Traders, especially those starting out are often looking for forex strategies that will extend the scope of the things they can do from their trading platform. Forex scalping is a trading strategy used by forex traders to buy a currency pair and then to hold it for a short period of time in an attempt to make a profit. A forex scalper looks to make a large number of trades and earn a small profit each time.
A forex scalper is considered anyone that takes one or more positions throughout a trading day. Normally these positions are based around short term market fluctuations as price gathers momentum during a particular trading session. Scalpers look to enter the market and preferably exit positions prior to the market close. Normally scalpers employ technical trading strategies utilizing short term support and resistance levels for entries.

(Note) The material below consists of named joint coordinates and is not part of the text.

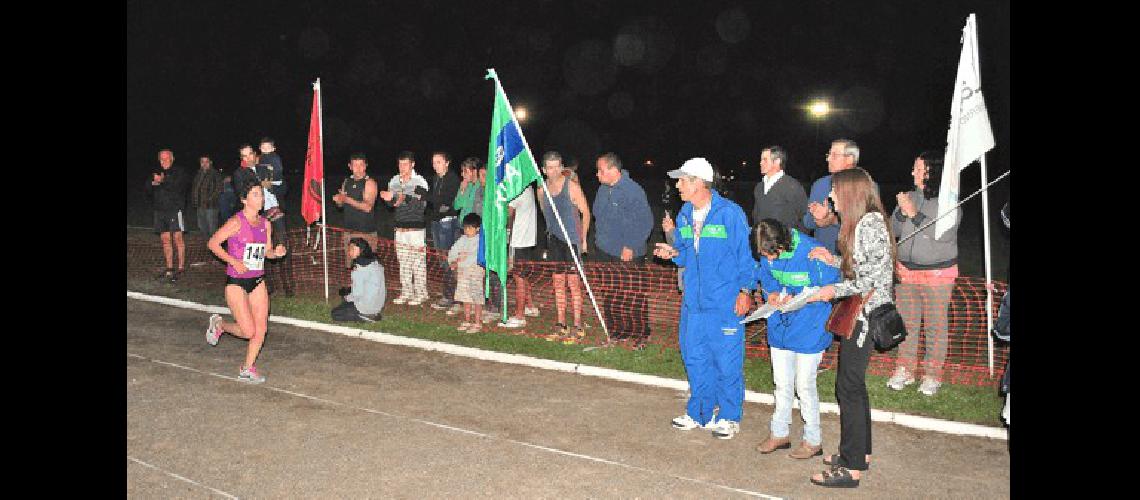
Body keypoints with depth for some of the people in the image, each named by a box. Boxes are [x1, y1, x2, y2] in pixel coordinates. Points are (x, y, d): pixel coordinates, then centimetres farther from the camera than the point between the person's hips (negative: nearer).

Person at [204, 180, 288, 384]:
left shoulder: (265, 224, 6)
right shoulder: (237, 222, -13)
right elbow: (212, 243, -10)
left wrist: (276, 252, -6)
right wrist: (233, 261, -19)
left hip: (258, 281, 6)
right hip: (236, 282, -6)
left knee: (261, 328, 0)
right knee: (248, 331, -7)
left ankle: (247, 369, 17)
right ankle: (219, 324, 23)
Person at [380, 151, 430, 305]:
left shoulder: (420, 181, -6)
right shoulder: (394, 181, 10)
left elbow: (422, 204, -16)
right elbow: (391, 202, 11)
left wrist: (406, 199, -30)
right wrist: (389, 198, -12)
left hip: (416, 227, -5)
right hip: (400, 226, 5)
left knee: (418, 261, -4)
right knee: (403, 261, 7)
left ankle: (420, 293, 3)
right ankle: (406, 292, 15)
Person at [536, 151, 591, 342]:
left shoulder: (571, 186, -8)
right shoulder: (541, 190, 7)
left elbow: (585, 212, -4)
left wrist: (583, 238, -4)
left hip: (572, 240, -5)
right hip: (554, 240, 5)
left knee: (573, 283, -6)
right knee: (558, 283, 7)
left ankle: (577, 327, -1)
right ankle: (561, 326, 14)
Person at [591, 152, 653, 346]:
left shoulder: (633, 191, -17)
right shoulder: (603, 189, 8)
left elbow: (645, 222, -17)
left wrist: (631, 247, -16)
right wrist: (598, 239, 15)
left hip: (628, 255, -7)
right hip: (603, 251, 7)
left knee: (633, 296, 0)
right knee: (608, 295, 11)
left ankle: (641, 333, 14)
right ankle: (615, 330, 25)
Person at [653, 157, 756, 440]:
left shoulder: (730, 213, -11)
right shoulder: (685, 215, 9)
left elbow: (746, 253, -7)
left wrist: (745, 290, -11)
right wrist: (674, 253, -1)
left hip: (725, 303, -7)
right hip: (693, 300, 7)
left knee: (727, 360, 0)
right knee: (694, 356, 12)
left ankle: (729, 417, 15)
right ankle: (700, 413, 26)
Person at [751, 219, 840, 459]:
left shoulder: (811, 252, -25)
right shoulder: (767, 253, -8)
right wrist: (772, 293, -9)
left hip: (809, 328, -5)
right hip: (780, 325, 5)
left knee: (804, 385, 2)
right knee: (782, 383, 16)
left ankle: (813, 440, 20)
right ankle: (779, 434, 31)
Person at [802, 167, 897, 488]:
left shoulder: (870, 223, -17)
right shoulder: (861, 222, 14)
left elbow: (875, 276, -21)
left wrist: (835, 291, -14)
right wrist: (833, 260, 9)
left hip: (865, 314, -10)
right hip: (857, 313, 10)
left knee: (849, 385, -7)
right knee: (853, 383, 17)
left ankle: (851, 468, -1)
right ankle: (860, 451, 29)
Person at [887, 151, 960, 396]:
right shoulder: (910, 197, 6)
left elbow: (943, 233, -20)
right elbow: (893, 230, 7)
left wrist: (914, 213, -21)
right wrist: (901, 212, -12)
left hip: (938, 273, -4)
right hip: (906, 270, 4)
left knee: (936, 326, 1)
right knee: (906, 322, 9)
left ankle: (932, 375, 11)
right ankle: (905, 370, 20)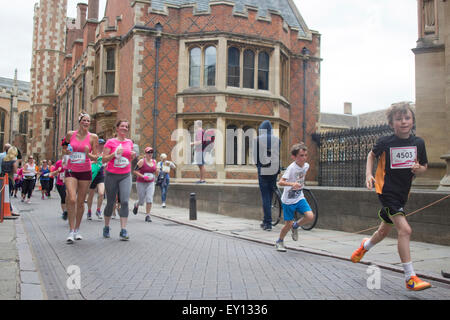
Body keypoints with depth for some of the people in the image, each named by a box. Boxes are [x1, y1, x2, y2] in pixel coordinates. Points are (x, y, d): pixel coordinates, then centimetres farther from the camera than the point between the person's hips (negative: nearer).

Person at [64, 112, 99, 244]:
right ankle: (71, 231, -5)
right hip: (71, 171, 0)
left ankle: (77, 230, 22)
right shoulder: (70, 134, 3)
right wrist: (67, 151, 6)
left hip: (85, 172, 0)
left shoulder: (93, 137, 0)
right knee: (72, 200, -15)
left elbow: (95, 157, 0)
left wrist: (88, 154, -18)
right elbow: (65, 147, 25)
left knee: (81, 202, 6)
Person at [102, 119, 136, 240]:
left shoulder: (130, 142, 10)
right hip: (111, 175, -2)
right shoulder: (110, 142, -2)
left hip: (125, 176, 2)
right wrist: (115, 154, -19)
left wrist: (133, 156, 0)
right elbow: (104, 159, -5)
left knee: (125, 201, -12)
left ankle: (123, 231, -11)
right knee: (110, 202, 7)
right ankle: (106, 227, 27)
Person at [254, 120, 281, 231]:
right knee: (269, 196, 14)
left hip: (263, 171, -3)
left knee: (265, 197, 0)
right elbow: (279, 156, 7)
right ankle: (266, 221, 24)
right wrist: (278, 170, 15)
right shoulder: (277, 140, 4)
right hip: (274, 171, 3)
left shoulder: (258, 139, -3)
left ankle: (268, 223, -2)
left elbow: (255, 155, 2)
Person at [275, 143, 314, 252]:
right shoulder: (291, 168, -23)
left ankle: (295, 226, 16)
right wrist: (292, 184, -46)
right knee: (288, 224, 1)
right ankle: (279, 242, 27)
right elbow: (280, 182, -33)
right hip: (288, 199, -5)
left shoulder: (306, 166, -2)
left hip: (300, 197, 5)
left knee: (310, 216, -14)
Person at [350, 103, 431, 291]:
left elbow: (424, 166, 13)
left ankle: (366, 245, 52)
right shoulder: (385, 142, -9)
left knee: (384, 231, 20)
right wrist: (369, 174, -3)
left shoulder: (418, 143, 0)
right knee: (404, 229, -19)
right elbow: (372, 155, 11)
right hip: (387, 191, -5)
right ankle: (410, 277, -13)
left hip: (402, 193, 5)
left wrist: (418, 168, -10)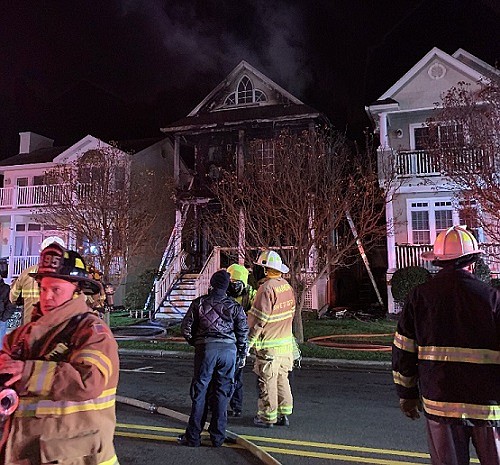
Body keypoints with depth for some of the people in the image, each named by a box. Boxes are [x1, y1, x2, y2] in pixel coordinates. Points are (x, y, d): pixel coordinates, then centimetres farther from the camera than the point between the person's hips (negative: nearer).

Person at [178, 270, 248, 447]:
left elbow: (186, 327, 4)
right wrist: (242, 354, 17)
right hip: (229, 350, 1)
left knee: (199, 392, 7)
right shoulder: (234, 306, 6)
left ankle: (193, 437, 13)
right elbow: (243, 331, 6)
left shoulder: (199, 303, 4)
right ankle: (217, 437, 16)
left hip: (206, 348, -1)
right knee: (222, 393, 9)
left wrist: (194, 343, 21)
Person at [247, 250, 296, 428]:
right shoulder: (287, 286, 6)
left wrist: (249, 340, -13)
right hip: (286, 343, 8)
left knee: (267, 380, 4)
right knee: (282, 378, 16)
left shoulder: (267, 288, -19)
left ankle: (267, 417, 14)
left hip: (269, 344, -8)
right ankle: (283, 414, 24)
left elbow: (259, 318, -20)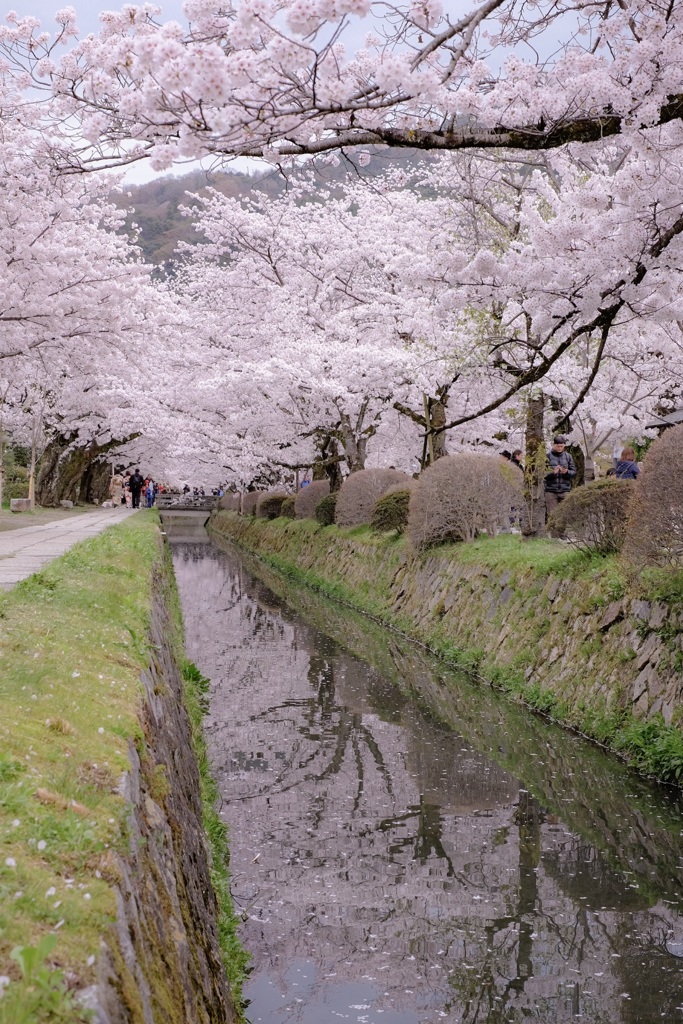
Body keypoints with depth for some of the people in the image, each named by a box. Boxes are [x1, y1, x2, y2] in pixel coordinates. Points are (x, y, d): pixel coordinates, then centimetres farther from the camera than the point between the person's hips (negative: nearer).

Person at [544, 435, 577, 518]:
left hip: (565, 490, 2)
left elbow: (574, 472, 9)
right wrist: (553, 472, -21)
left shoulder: (568, 456, 10)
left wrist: (567, 472, -12)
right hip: (551, 490, -2)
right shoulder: (548, 456, 1)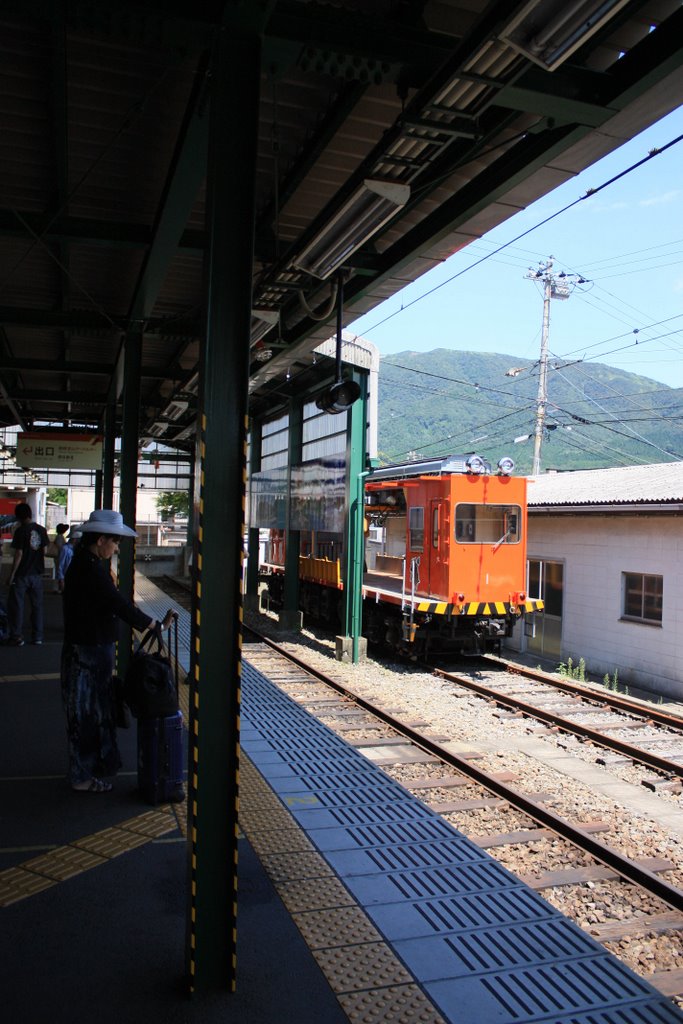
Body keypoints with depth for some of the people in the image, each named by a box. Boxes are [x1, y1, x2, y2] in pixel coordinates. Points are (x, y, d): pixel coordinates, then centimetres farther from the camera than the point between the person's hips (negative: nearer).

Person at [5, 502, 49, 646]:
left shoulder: (20, 531, -13)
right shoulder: (42, 530, 1)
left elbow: (18, 554, -14)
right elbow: (44, 551, 6)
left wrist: (12, 574, -9)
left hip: (22, 574, -5)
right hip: (37, 573, 5)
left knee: (16, 605, 5)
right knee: (37, 605, 11)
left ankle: (17, 637, 6)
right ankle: (37, 636, 14)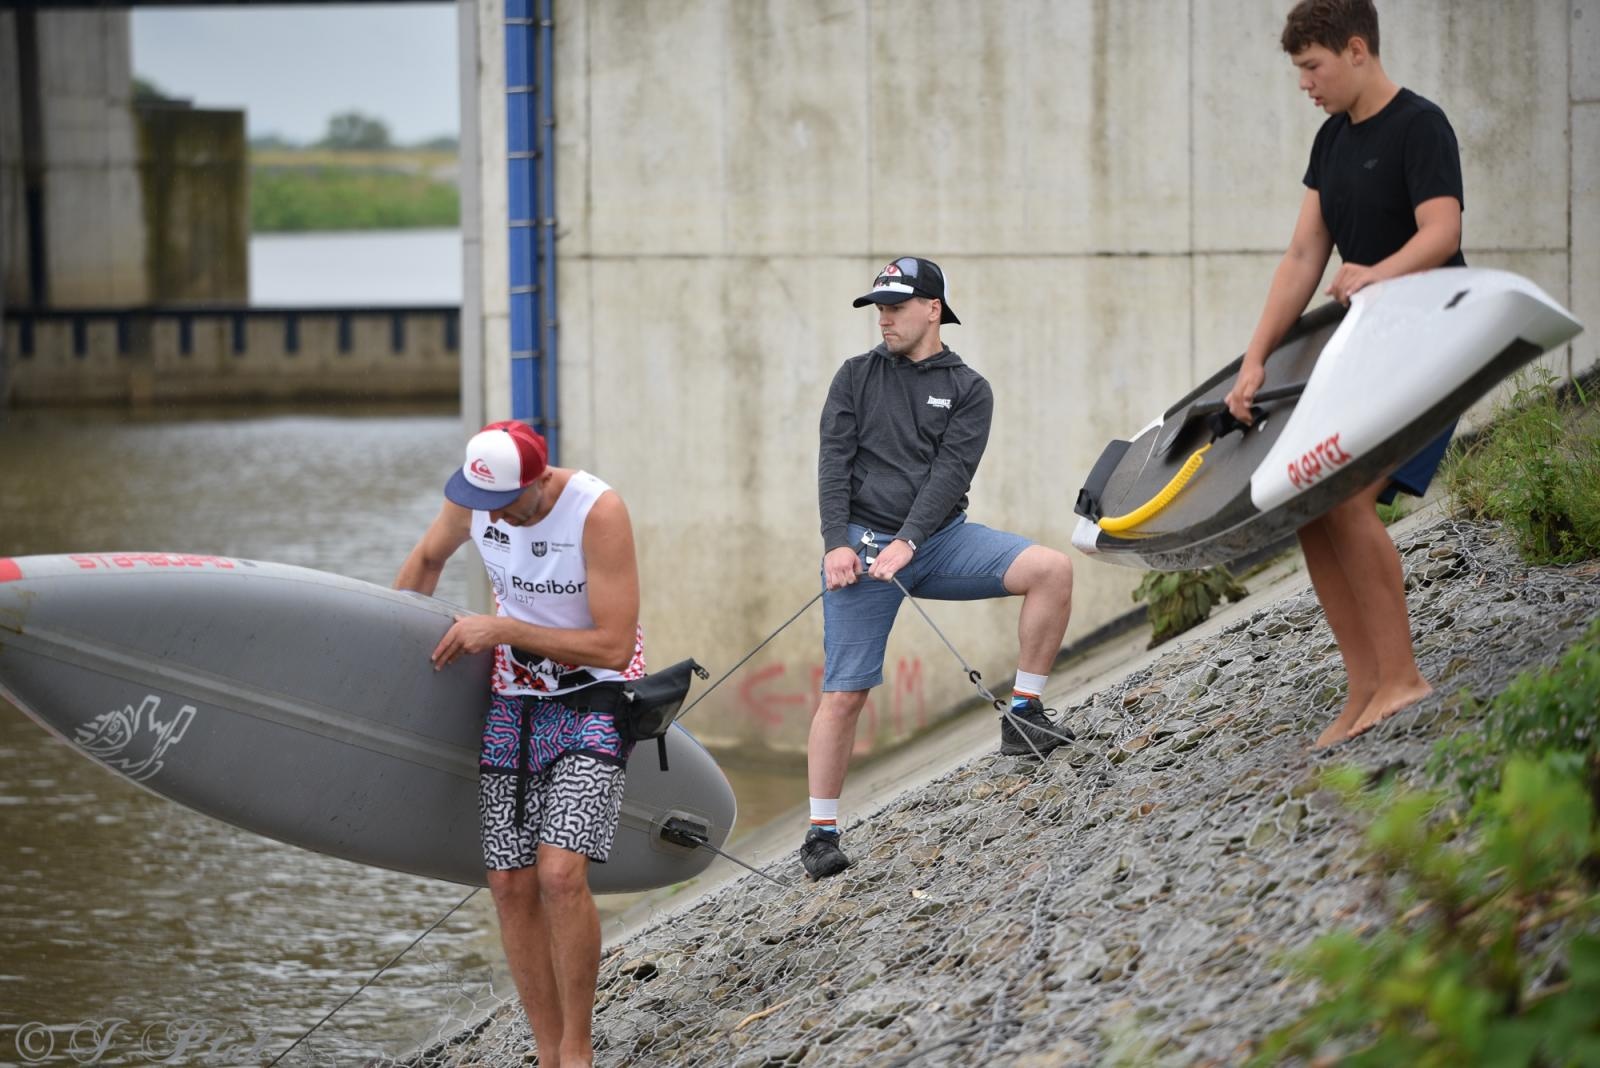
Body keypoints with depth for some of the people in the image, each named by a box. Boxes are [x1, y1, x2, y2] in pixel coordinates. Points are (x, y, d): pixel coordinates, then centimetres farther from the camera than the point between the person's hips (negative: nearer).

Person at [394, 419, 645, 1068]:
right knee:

Scalping is based on an assumption that most forex patterns will maintain the first stage of a movement that will move in the desired direction for a brief time, but where it goes from there is uncertain. Some of the forex trends will cease to advance and others will continue. A scalper intends to take as many small profits as possible, not allowing them to evaporate. Scalping achieves results by increasing the number of earning trades and sacrificing the size of the wins.
Successful scalping takes a significant amount of focus and attention. The successful scalper is focused on acquiring many small wins to build a long-term profit. They are more likely to avoid opportunities for major gain because they can easily go the opposite direction. One bad trade with a major loss can easily wipe out a day or two worth of scalping transactions. Thus, the scalper must adhere to their trading plan to control loss and look only for the opportunities defined by it.
Generally speaking, scalping can be done at about any time. The periods of time when there are more participants allow for cleaner and greater moves in the market. It's not worth your time and efforts to look for opportunities during slow periods that do not suit your trading strategy. It's a quick way to frustrate and mentally exhaust your-self which will translate to mistakes and missed opportunities when it counts most.